C’est jusqu’au 17 décembre qu’à la Galerie l’Atelier, Rue Saint-Aubin, vous aurez tout loisir d’aller admirer les derniers travaux de Der, un des membres de la fameuse Truskool de Toulouse. Der, vous le retrouverez au fil des pages d’un bouquin indispensable que les amateurs de Street Art doivent impérativement se procurer, intitulé « Une histoire du graffiti à Toulouse » d’Olivier Gal.
Avec une foule de renseignements, et bien sûr, pour les plus…anciens, les souvenirs de tous ces grafs sur les murs et partout, wagons, bus, ponts, hangars, grafs qui faisaient hurler les uns, s’étonner les autres, s’extasier quelques-uns, un art en toute liberté au-delà des codes et en toute illégalité alors, d’où cette sorte d’excitation qui animaient les auteurs, provoquant des poussées d’adrénaline boostant sûrement la création. Der était de ceux-là.
Vous lirez avec appétit comment un jour, avec quatre énergumènes comme lui, il les persuade d’aller “graffer“ de nuit un avion repéré, mais qui n’est plus là, et comment on finit par tagger un autre avion de collection qui n’en demandait pas tant. L’histoire aura un dénouement sans encombres particulières, si ce n’est une forme de reconnaissance que les acolytes assumeront, globalement.
Quant à la médiatisation du phénomène, elle date de 1992-1993. Les graffeurs deviennent de plus en plus nombreux. Tous les murs possibles se couvrent, et même certains qui ne le devraient pas ! Les styles se diversifient et s’affirment. Des noms font surface, plus que d’autres. Des alliances et des jalousies se créent bien sûr. Der vous dirait : « C’était marrant d’aller taguer mais les bombes, on les gardait pour faire des graffs. C’est comme ça qu’un noyau s’est resserré autour de ceux qui voulait faire du pur graffiti, c’est-à-dire des fresques et des trains… » Der laissera partir seul, son ami Tilt à New-York, pour vivre l’expérience new-yorkaise. Ce dernier partira avec pour seul bagage un sac à dos, bourré de bombes !! ce serait maintenant , il n’approcherait même pas le portique !! Mais le voyage du groupe se fera, un peu plus tard. Der nous dit : « Ma première impression de New-York, c’était “Dreamland“ ! On s’est tout de suite retrouvés devant un mur du Bronx entourés de gars qu’on avait vu dans Spraycan Art ! On a rencontré dix têtes d’affiche d’un seul coup. »
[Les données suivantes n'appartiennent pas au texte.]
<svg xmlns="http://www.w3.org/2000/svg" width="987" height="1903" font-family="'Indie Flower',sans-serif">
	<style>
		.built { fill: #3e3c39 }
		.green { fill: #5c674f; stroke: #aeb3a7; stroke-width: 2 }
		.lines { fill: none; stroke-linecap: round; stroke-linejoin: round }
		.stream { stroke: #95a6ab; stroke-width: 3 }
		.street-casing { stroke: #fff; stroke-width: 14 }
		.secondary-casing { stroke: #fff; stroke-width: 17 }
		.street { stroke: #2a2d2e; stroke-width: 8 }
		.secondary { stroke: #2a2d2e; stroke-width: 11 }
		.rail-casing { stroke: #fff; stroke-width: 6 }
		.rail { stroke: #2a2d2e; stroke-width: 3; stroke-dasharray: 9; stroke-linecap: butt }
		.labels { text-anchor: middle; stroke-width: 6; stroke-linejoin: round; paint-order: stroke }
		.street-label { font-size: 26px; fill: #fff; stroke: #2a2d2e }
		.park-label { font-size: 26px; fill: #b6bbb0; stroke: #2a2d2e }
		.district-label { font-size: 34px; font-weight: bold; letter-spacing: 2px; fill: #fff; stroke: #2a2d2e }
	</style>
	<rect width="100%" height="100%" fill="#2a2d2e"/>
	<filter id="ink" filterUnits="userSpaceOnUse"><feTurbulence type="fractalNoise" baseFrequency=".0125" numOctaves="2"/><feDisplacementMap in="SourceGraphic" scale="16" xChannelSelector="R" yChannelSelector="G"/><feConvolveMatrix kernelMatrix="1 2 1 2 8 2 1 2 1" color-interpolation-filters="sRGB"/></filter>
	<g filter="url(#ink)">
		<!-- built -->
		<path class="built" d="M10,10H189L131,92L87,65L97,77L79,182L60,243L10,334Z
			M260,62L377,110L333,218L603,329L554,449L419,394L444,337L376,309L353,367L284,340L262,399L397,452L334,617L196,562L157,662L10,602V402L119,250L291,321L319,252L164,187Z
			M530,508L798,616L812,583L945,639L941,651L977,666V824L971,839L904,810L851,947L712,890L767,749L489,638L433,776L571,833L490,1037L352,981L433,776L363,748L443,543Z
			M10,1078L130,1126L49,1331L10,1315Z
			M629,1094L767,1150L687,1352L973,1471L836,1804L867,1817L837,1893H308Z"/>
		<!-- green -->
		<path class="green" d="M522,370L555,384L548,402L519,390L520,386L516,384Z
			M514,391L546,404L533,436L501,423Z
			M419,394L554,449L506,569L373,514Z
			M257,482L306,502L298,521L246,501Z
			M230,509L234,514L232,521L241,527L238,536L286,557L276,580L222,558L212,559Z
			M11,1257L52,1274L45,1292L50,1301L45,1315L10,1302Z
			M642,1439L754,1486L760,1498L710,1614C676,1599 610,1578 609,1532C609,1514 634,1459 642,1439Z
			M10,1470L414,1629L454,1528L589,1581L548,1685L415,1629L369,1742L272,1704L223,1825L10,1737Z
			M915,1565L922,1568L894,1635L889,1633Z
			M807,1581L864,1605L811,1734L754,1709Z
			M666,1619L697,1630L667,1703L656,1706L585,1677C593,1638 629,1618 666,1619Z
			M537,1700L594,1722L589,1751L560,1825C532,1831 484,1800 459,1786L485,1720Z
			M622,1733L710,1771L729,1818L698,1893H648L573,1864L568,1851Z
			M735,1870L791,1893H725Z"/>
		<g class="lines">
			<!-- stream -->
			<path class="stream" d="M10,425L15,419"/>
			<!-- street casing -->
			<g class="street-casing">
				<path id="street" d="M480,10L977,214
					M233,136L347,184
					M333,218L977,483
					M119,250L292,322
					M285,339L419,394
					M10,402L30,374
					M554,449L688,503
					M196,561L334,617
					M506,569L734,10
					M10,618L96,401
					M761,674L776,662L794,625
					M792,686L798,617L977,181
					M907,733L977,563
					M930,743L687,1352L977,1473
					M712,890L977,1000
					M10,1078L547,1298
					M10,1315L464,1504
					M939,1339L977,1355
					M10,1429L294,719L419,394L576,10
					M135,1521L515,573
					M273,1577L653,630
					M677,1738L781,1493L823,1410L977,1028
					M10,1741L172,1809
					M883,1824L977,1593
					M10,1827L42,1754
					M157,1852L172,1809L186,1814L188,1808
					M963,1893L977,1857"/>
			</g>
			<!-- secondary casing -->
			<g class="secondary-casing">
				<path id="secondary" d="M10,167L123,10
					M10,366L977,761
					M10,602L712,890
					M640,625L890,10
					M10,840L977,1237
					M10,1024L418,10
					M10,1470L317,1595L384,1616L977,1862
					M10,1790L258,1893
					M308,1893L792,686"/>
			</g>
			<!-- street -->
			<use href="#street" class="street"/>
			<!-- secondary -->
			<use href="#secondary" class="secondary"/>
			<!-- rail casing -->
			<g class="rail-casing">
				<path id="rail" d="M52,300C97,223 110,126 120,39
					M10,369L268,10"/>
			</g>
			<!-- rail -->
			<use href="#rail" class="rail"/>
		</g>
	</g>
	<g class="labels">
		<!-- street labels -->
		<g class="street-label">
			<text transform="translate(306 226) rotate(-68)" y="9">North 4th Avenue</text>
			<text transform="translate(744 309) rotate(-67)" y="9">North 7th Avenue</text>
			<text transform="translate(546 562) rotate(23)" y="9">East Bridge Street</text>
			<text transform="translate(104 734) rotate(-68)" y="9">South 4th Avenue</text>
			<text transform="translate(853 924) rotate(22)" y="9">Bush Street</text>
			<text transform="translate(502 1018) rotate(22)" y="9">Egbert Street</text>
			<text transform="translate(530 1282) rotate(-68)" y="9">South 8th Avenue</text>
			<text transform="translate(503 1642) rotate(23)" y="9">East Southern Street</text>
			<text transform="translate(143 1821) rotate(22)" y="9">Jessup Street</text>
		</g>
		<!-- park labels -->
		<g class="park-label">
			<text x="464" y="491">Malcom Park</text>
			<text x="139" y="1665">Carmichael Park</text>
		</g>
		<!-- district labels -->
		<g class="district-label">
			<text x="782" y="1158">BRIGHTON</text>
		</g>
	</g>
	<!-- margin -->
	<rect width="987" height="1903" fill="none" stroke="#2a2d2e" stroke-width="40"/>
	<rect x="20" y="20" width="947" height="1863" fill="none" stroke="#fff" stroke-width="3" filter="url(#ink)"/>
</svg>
Mais, si l’on veut bien remonter encore un peu en arrière, et faire le lien avec le présent, pour Der et Tilt son acolyte, le graffiti se trouve intimement lié au skate, tout ça venant non pas de très loin, mais tout simplement du fait que s’intéresser aux skateurs américains leur fait découvrir les pistes, couvertes de graffitis, et la boucle est bouclée. « Ainsi, cette approche commune suffit-elle à permettre l’union des deux mondes. Et c’est justement sur un skatepark, lors d’un séjour estival à Agde, que Der et Tilt font la connaissance de Yank, un graffeur parisien très influencé par la griffe new-yorkaise. Par l’entremise de ce dernier, ils s’essaient progressivement à des réalisations graphiques plus ambitieuses que le simple tag et imitent les gestes du parisien. A cette époque le style de New-York n’est pourtant pas au centre de leur esthétique. Tilt tire son inspiration des auteurs des bandes dessinées style Fluide Glacial, tandis que Der est influencé par les mangas japonais comme Goldorak et expérimente déjà le dessin en 3D. »
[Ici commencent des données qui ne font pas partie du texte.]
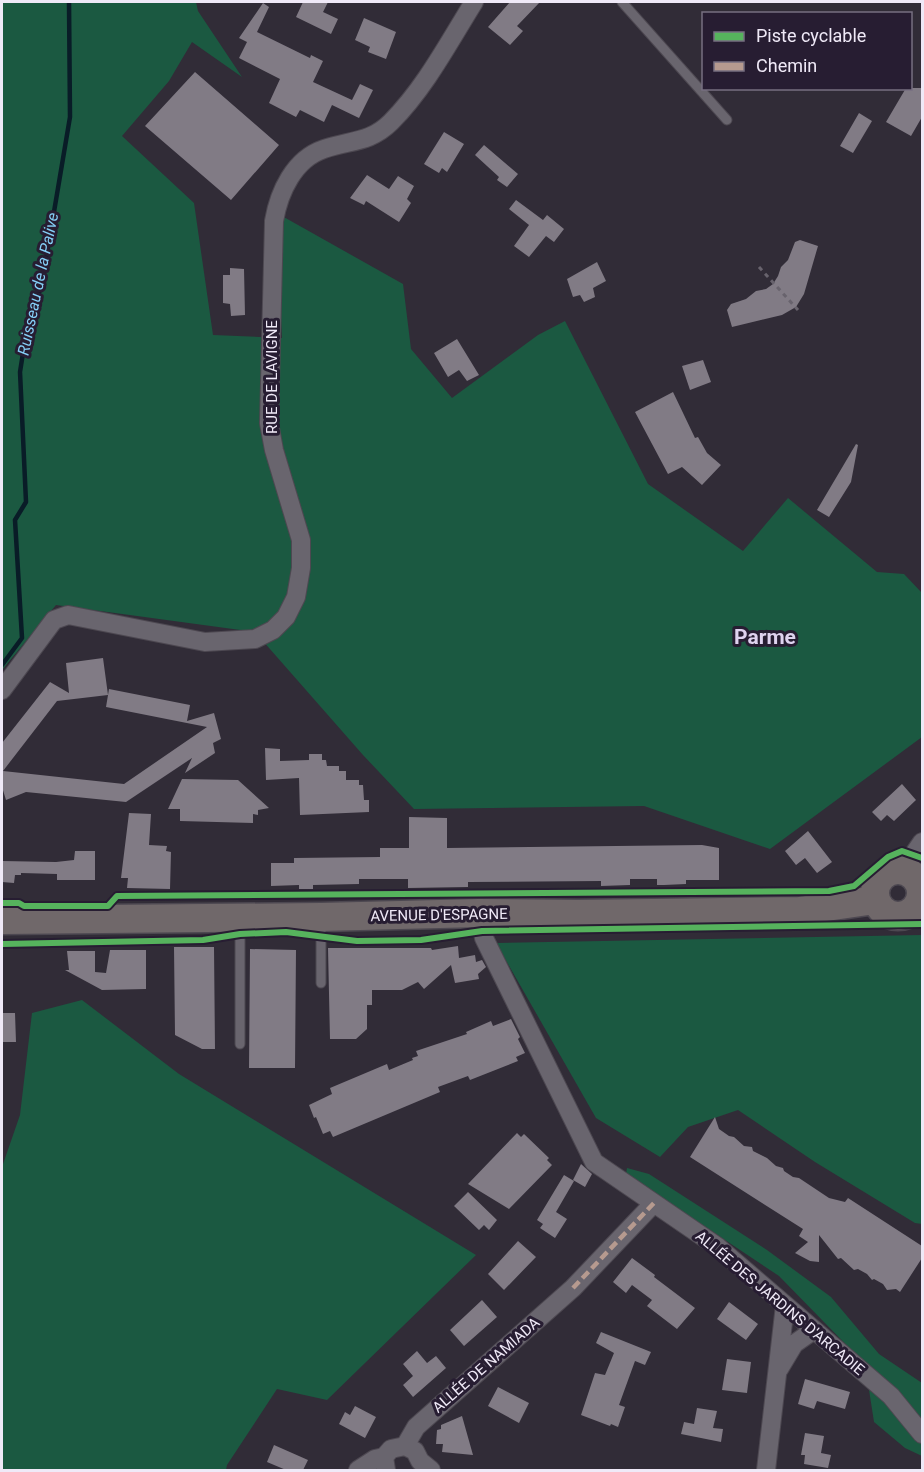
<svg xmlns="http://www.w3.org/2000/svg" width="924" height="1472" viewBox="0 0 924 1472" font-family="Roboto,sans-serif">
	<style>
		.forest { fill: #1b5941 }
		.lines { fill: none; stroke-linecap: round; stroke-linejoin: round }
		.stream { stroke: #091c27; stroke-width: 4.5 }
		.building { fill: #817b85 }
		.lane-casing { stroke: #4d4851; stroke-width: 11 }
		.street-casing { stroke: #4d4851; stroke-width: 20 }
		.primary-casing { stroke: #4d4851; stroke-width: 31 }
		.path { stroke: #68636d; stroke-width: 3; stroke-dasharray: 4.5 4.5; stroke-linecap: butt }
		.lane { stroke: #69656e; stroke-width: 9 }
		.street { stroke: #69656e; stroke-width: 18 }
		.primary { stroke: #70686a; stroke-width: 28 }
		.quiet { stroke: #b69a8f; stroke-width: 4.5; stroke-dasharray: 9 4.5; stroke-linecap: butt }
		.cycleway-casing { stroke: #271d32; stroke-width: 10 }
		.cycleway { stroke: #56b35d; stroke-width: 6 }
		.labels { text-anchor: middle; dominant-baseline: central; stroke-width: 6; stroke-linejoin: round; paint-order: stroke }
		.street-label { font-size: 15px; fill: #efe9f7; stroke: #271d32 }
		.water-label { font-size: 16px; font-style: italic; fill: #85cff7; stroke: #271d32 }
		.district-label { font-size: 21px; font-weight: bold; fill: #dfd3ef; stroke: #271d32 }
	</style>
	<rect width="100%" height="100%" fill="#312c37"/>
	<path class="forest" d="M2,2H196L198,11L242,77L192,42L169,81L122,136L194,203L213,335L282,338L278,261L282,216L403,284L411,349L452,398L538,335L565,321L648,484L743,551L788,498L877,572L904,574L922,593V737L770,849L644,806L414,809L363,755L255,632L56,605L2,670Z
		M922,935V1224L915,1223L815,1162L738,1110L688,1127L660,1157L596,1118L496,943Z
		M82,1000L179,1074L476,1255L327,1400L277,1389L227,1465L226,1470H2V1167L20,1115L32,1013Z
		M627,1168L649,1174L767,1250L831,1297L879,1354L922,1383V1456L905,1448L874,1422L865,1364L779,1276L626,1174Z"/>
	<g class="lines">
		<path class="stream" d="M2,665L22,638L15,520L26,502L20,372L26,334L42,283L70,117L69,2"/>
	</g>
	<path class="building" d="M303,2H328L323,12L338,19L331,34L296,17Z
		M510,2H540L517,26L523,31L510,45L488,27Z
		M263,3L269,7L257,32L310,58L311,55L323,61L313,82L352,100L360,84L373,90L359,118L332,105L324,122L300,110L296,117L269,103L280,79L239,58L247,42L239,38Z
		M364,18L396,32L386,59L368,52L370,47L355,40Z
		M195,72L279,145L231,200L145,126Z
		M906,88H922V117L911,136L886,122Z
		M859,113L872,121L853,153L840,146Z
		M444,132L464,144L447,172L442,168L439,173L424,164Z
		M484,145L518,174L507,187L497,180L499,177L475,155Z
		M367,175L389,189L398,176L414,186L407,199L411,203L399,222L366,201L364,205L350,198Z
		M516,200L543,220L547,215L564,229L554,242L546,236L529,257L514,246L529,225L509,209Z
		M800,240L818,246L804,294L796,307L782,315L732,327L727,310L731,304L746,299L756,291L766,289L773,284L778,276L781,267L788,260L795,242Z
		M597,262L606,281L593,288L595,297L584,302L580,295L573,297L567,279Z
		M230,268L244,269L245,315L231,316L230,304L223,303V275H230Z
		M457,339L479,375L467,381L459,370L448,377L434,353Z
		M703,360L711,382L690,390L682,366Z
		M673,392L695,438L698,437L707,453L721,465L702,485L682,467L668,474L635,412Z
		M856,444L858,445L851,482L829,517L817,510Z
		M103,658L108,695L57,701L3,771L124,784L207,727L106,707L109,689L190,705L187,721L214,713L221,739L213,743L215,753L185,773L192,758L126,802L26,792L6,800L2,787V743L50,682L69,693L66,663Z
		M265,748L280,749V761L309,760V754H322V760H326L327,766H339V771H346V780H359V785H363L364,800H369V812L300,815L299,778L266,780Z
		M182,779L238,780L269,808L258,810V815L253,814V823L180,821V809H168Z
		M902,784L916,800L894,821L887,815L881,821L872,812Z
		M129,813L151,814L149,845L167,846L166,851L171,852L170,889L127,888L128,878H121Z
		M409,817L447,818V848L702,845L719,848V880H686V884L664,885H657V879H630V885L601,886V881L468,882V887L408,888V879H359V884L313,885V889H299V885L271,886V863H294V858L380,857V848H409Z
		M808,831L832,862L817,873L805,858L796,865L785,851Z
		M75,851H95V880H57V874L21,873V875H15L14,883L2,882V861L56,862L74,860Z
		M458,946L459,958L475,955L476,962L482,960L486,967L478,974L479,979L455,983L451,965L424,989L418,982L402,990H372V1005H367V1029L356,1039H330L328,948H431L432,950Z
		M174,947H214L215,1049H202L175,1035Z
		M250,949L296,950L295,1068H249Z
		M110,950H146V989L102,990L65,970H69L67,951H95V972L106,973Z
		M2,1013H15L16,1042H2Z
		M511,1019L520,1037L518,1039L525,1053L516,1057L518,1061L470,1080L468,1076L438,1087L440,1092L333,1137L330,1131L323,1134L316,1117L314,1118L309,1105L332,1094L330,1088L387,1064L389,1070L413,1060L412,1058L418,1056L416,1051L467,1034L466,1032L491,1021L493,1026Z
		M715,1117L719,1129L729,1136L734,1137L744,1146L752,1147L753,1151L767,1158L776,1166L783,1168L784,1171L793,1177L799,1178L829,1198L845,1202L848,1198L922,1246V1258L900,1292L896,1289L887,1290L883,1284L874,1279L872,1280L867,1274L858,1269L854,1270L841,1258L838,1259L819,1235V1262L810,1261L795,1253L808,1242L799,1236L803,1229L690,1157Z
		M517,1133L521,1137L524,1134L549,1158L547,1160L552,1165L509,1209L468,1184Z
		M581,1164L592,1174L585,1187L573,1180Z
		M564,1175L574,1181L556,1212L567,1219L555,1238L540,1228L543,1224L537,1220Z
		M468,1192L497,1220L489,1230L484,1225L479,1230L454,1206Z
		M518,1241L536,1257L504,1290L488,1274Z
		M632,1258L655,1275L654,1277L695,1308L677,1329L647,1306L652,1300L632,1285L626,1293L613,1282Z
		M482,1300L497,1317L464,1346L450,1330Z
		M729,1302L758,1324L746,1340L717,1319Z
		M601,1332L651,1352L645,1365L635,1361L619,1405L625,1407L618,1427L611,1424L610,1426L581,1415L595,1373L605,1375L614,1353L596,1343Z
		M417,1351L427,1363L436,1356L446,1368L413,1397L403,1385L413,1376L403,1364Z
		M727,1359L751,1362L747,1393L722,1390Z
		M805,1379L850,1392L845,1409L817,1401L814,1409L798,1404Z
		M498,1387L529,1403L519,1423L488,1406Z
		M355,1406L376,1417L365,1438L339,1424L345,1412L350,1415Z
		M697,1408L717,1411L713,1428L723,1429L721,1442L681,1434L684,1422L694,1424Z
		M462,1416L473,1455L442,1452L443,1444H436L437,1430L441,1429V1425Z
		M805,1433L824,1436L821,1453L831,1455L828,1468L804,1464L805,1455H801Z
		M274,1445L308,1460L303,1470H286L267,1462Z"/>
	<g class="lines">
		<g class="lane-casing">
			<path id="lane" d="M622,2L727,120
				M240,920V1044
				M321,983V919"/>
		</g>
		<g class="street-casing">
			<path id="street" d="M2,690L54,620L68,615L205,642L255,639L273,630L286,617L296,597L301,568V540L274,450L269,423L274,221C279,192 294,159 324,149C350,140 370,143 391,122C425,88 449,42 474,2
				M902,871L922,842
				M479,913L484,938L594,1162L718,1247L891,1396L922,1434
				M779,1369L794,1344L814,1330
				M405,1446L416,1427L573,1288L654,1203
				M358,1470L375,1459L384,1457
				M386,1470L384,1457L391,1449L405,1446L415,1451L420,1461L431,1470
				M766,1470L785,1305"/>
		</g>
		<g class="primary-casing">
			<path id="primary" d="M875 893a23 23 0 1 1 46 0a23 23 0 1 1-46 0Z
				M2,920L321,917L479,913L578,914L799,911L875,900"/>
		</g>
		<path class="path" d="M759,267L798,310"/>
		<use href="#lane" class="lane"/>
		<use href="#street" class="street"/>
		<use href="#primary" class="primary"/>
		<path class="quiet" d="M573,1288L654,1203"/>
		<g class="cycleway-casing">
			<path id="cycleway" d="M2,903H19L24,906H108L117,896L829,891L854,886L888,857L902,851L922,858
				M2,944L203,940L240,934L286,932L357,941L421,940L482,931L922,924"/>
		</g>
		<use href="#cycleway" class="cycleway"/>
	</g>
	<g class="labels">
		<g class="street-label">
			<text transform="translate(272 377) rotate(-90)">RUE DE LAVIGNE</text>
			<text transform="translate(439 915) rotate(-1)">AVENUE D'ESPAGNE</text>
			<text transform="translate(780 1303) rotate(40)">ALLÉE DES JARDINS D'ARCADIE</text>
			<text transform="translate(486 1365) rotate(-41)">ALLÉE DE NAMIADA</text>
		</g>
		<g class="water-label">
			<text transform="translate(38 284) rotate(-78)">Ruisseau de la Palive</text>
		</g>
		<g class="district-label">
			<text x="765" y="637">Parme</text>
		</g>
	</g>
	<rect width="924" height="1472" fill="none" stroke="#efe9f7" stroke-width="6"/>
	<rect x="702" y="12" width="210" height="78" fill="#271d32" stroke="#776f81" stroke-width="1.5"/>
	<rect x="714" y="32" width="30" height="9" fill="#56b35d" stroke="#776f81" stroke-width="1.5"/>
	<text x="756" y="42" font-size="18" fill="#efe9f7">Piste cyclable</text>
	<rect x="714" y="62" width="30" height="9" fill="#b69a8f" stroke="#776f81" stroke-width="1.5"/>
	<text x="756" y="72" font-size="18" fill="#efe9f7">Chemin</text>
</svg>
Ce qui ne peut étonner ceux qui connaissent son interprétation du tableau du Véronèse, travail exposé à l’Hôtel d’Assézat, avec sept autres artistes, dont son ami Tilt, toutes ces œuvres ayant été vendues aux enchères il y a quelques jours. Quant aux dessins en 3D, c’est l’évidence même dans les derniers tableaux exposés et qui attendent votre visite. « Nos premiers graffs sont encore visibles dans les garages de notre cité. », confie Der. Les temps changent, ils sont maintenant exposés dans les galeries. Eh oui, les années passent et il faut bien assumer le quotidien. Clandestinité et liberté et anonymat ne remplissent pas la gamelle. Jeunesse passe, et les réalités de la vie sont là. Et il faut bien trouver quelques bombes ! Finies les razzias dans les boutiques d’autrefois, entre autres ! Certains graffeurs reconvertis dans le commerce sont là… pour les vendre !!